An Act of Parliament to amend the HigherEducation Loans Board Act.

Clause 2

Amendment of section 2 of No. 3 of 1995
Section 2 of the Higher Education Loans Board Act (“the principal Act”) is amended by inserting the following new paragraphs in their proper alphabetical sequence:

“disability” includes any physical, sensory, mental, psychological or other impairment, condition or illness that has, or is perceived by significant sectors of the community to have, a substantial or long-term effect on an individual’s ability to carry out ordinary day-to-day activities.

“youth” means a person who:

a. has attained the age of eighteen years; but
b.has not attained the age of thirty-five years.
The definition of the terms “disability” and “youth” are consistent with the Constitutional definitions of the said terms.
Clause 3

Amendment of section 6 of No. 3 of 1995
Section 6 of the principal Act is amended in paragraph (c) by deleting the words “rate of interest and” appearing immediately before the word “recovery”.This proposal prevents the Higher Education Loans Board (“HELB”) from prescribing high interest rates on students.

Previously, HELB had unsuccessfully sought to charge loans using the Central Bank of Kenya base rate which is 9.5%.

Such a move would lead to an increase in defaults on loan payments.
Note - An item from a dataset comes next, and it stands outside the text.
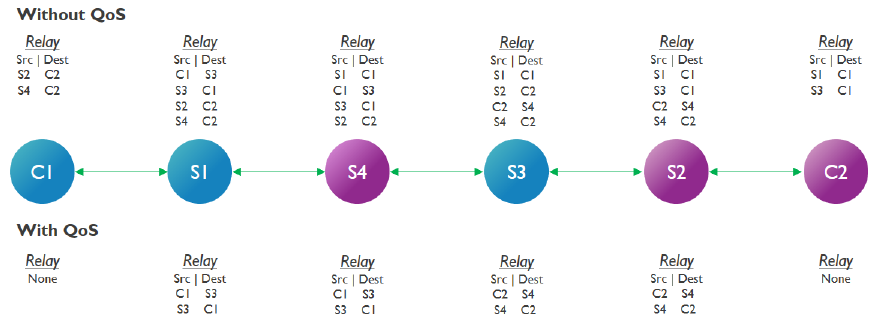
Figure 11. Customized relay feature for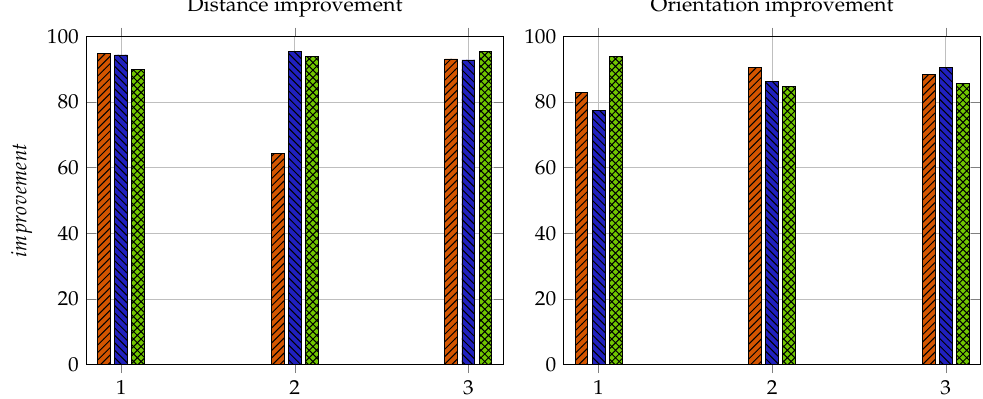
Figure 9. Distance and Orientation improvement in different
Furthermore, it would impose a heavy financial burden on graduates.
Clause 4

Amendment of section 15 of No. 3 of 1995

Section 15 of the principal Act is amended:

a. by inserting the following new subsection immediately after subsection (1):

“(1A) Notwithstanding the provisions of subsection (1) (b), no interest shall be charged on the principal amount advanced to the youth and persons with disabilities until they have secured their first employment upon completion of studies”.
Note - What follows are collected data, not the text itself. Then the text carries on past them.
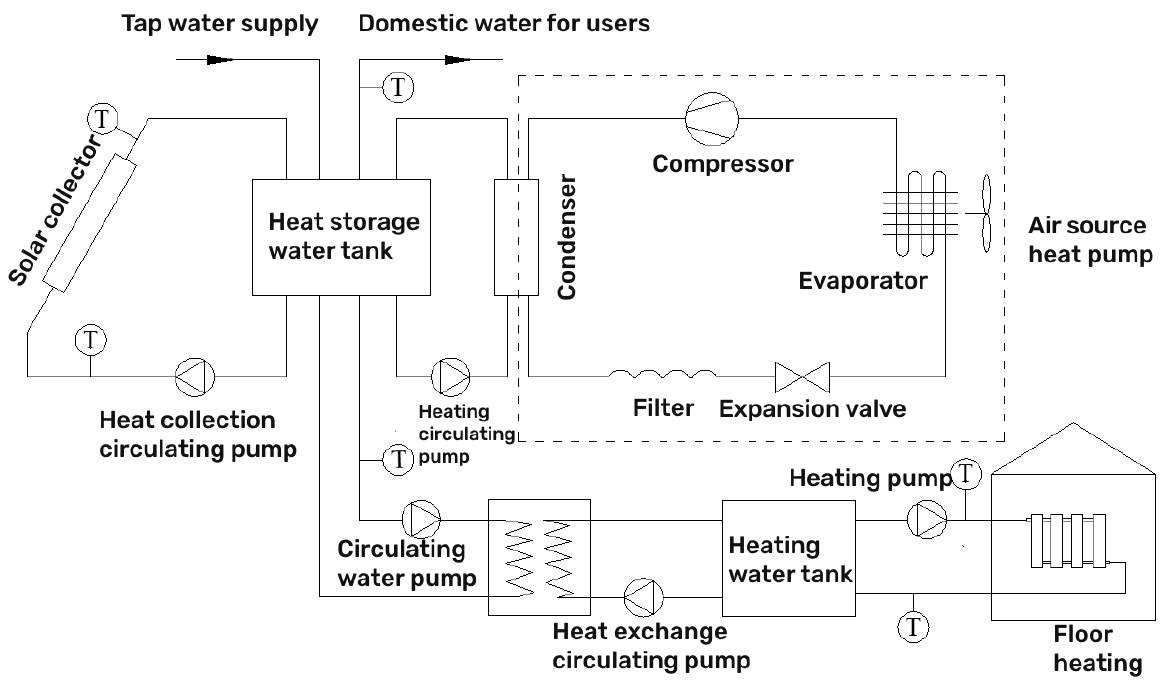
Figure 2. Schematic diagram of solar – air-source heat pump dual-supply heating system.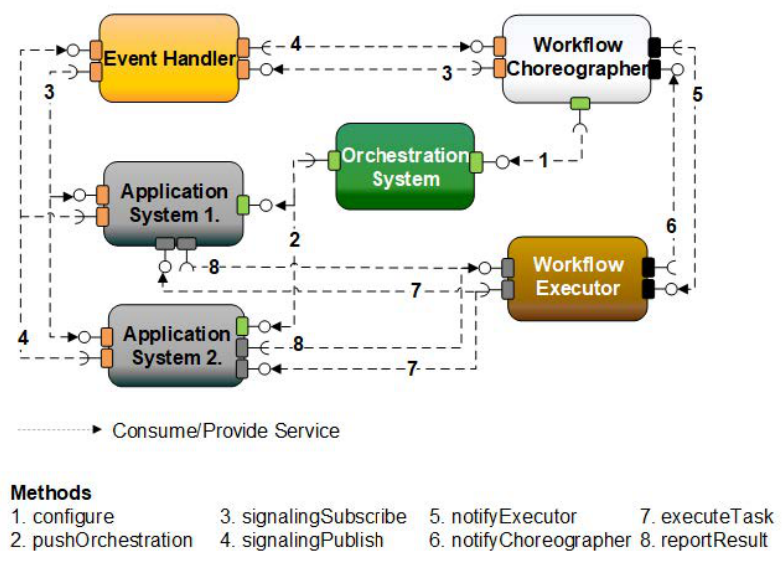
Figure 5. Workflow execution controlled through Workflow Choreographer service interactions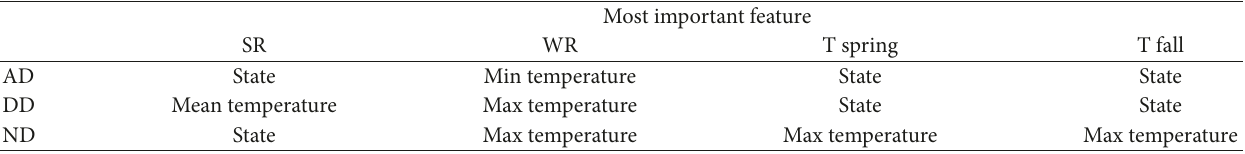
Table 3: Most influential feature impacting changing arrival dates, departure dates, and number of days for summer resident (SR), winter resident (WR), and transient (T) spring and fall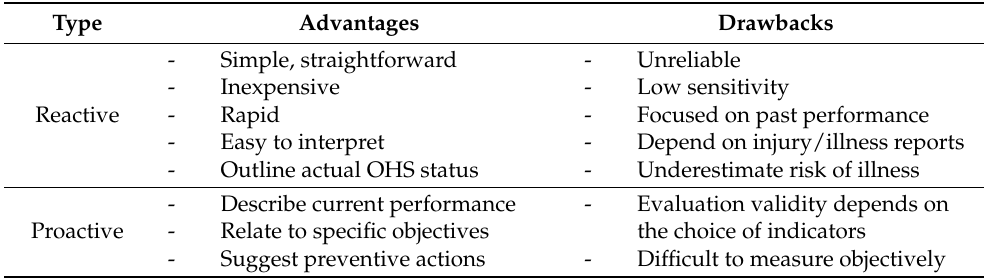
Table 18. Advantages and drawbacks of proactive and reactive indicators of OHS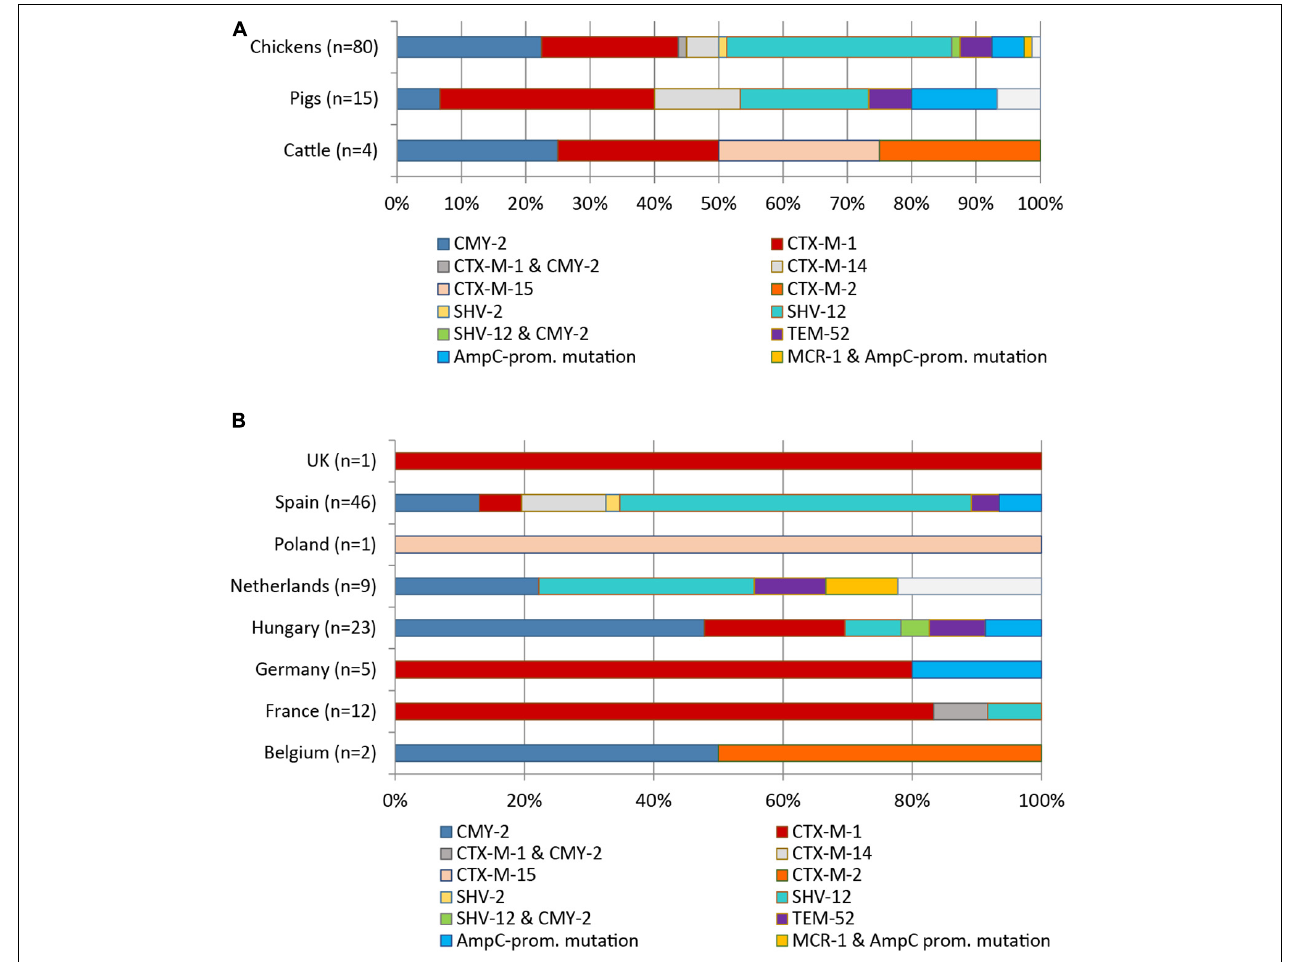
FIGURE 1 | Distribution of ESBL/pAmpC genes and AmpC promotor mutations among 99 ESC-non-S/ESC-R E. coli isolates with regard to livestock species (A) and country of origin (B) .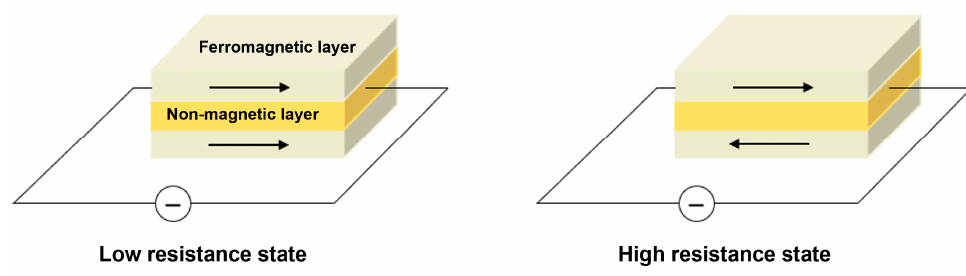
Figure 7. Working principles of GMR sensor.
b. in subsection (2) by deleting the words “within the stipulated time” appearing immediately after the words “subsection (1)” where they first appear and substituting thereof the words “upon securing employment or within five years after completion of his studies”.

This is a good proposal as it seeks to extend the repayment period of the HELB loan.
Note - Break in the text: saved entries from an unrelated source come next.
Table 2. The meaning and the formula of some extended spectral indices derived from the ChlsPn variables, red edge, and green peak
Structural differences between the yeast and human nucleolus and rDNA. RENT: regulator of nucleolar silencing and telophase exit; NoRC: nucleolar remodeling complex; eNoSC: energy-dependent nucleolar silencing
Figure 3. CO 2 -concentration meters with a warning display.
Currently, both employed and non-employed graduates are required to start paying their HELB loans one year after graduation.

This proposal will ease the financial burden of graduates who are yet to find jobs.

Section (1A) is discriminatory. It implies that a student who is above the age of thirty-five years is not entitled to a HELB loan.

This proposal violates article 27 of the Constitution as it seeks to discriminate university students on the basis of age.
Clause 5

Insertion of new section in No. 3 of 1995
The principal Act is amended by inserting the following new section immediately after section 14:

“14(A) The maximum interest to be charged by HELB on the principal amount advanced to a loanee shall not be more than three per cent per annum”.

We propose the addition of a sub-clause providing for the applicability of the in duplum rule to HELB loans i.e., the interest on a loan ceases to accrue once it’s equal to the principal loan amount.

The in duplum rule is governed by section 44A of the Banking Act.

HELB loans tend to accrue interest beyond the principal loan amount. This places a heavy financial burden on graduates to pay the loans.

In Anne J. Mugure & two others v Higher Education Loans Board (2022) eKLR, the Court (Mabeya J) held that the in duplum rule should be applicable to loans advanced by HELB to students. This meant that section 15(2) of the principal Act would fall afoul of this to the extent that it leads to interest rates and fines becoming more than the principal amount advanced.

The incorporation of this proposal ensures that the Bill complies with the above judgment and section 44A of the Banking Act.
Secondly, a reduction of the interest rate eases the financial burden on graduates. This is a good move.

HELB has unsuccessfully sought to charge interest rates using the Central Bank of Kenya base rate. Such a move would lead to several graduates defaulting on their loan payments.

An argument has also been made to introduce interest-free HELB loans. Such a proposal would deplete the HELB Fund as the government would not be getting a return on its investment.
Proposed additionFor section 15 (2) of the principal Act, we propose a reduction of the fine charged for defaulting on HELB loans.Currently, a graduate who defaults on a HELB loan pays a monthly fine of five thousand shillings.

This amount is very high. We propose reducing this amount to lower amount, perhaps one thousand shillings.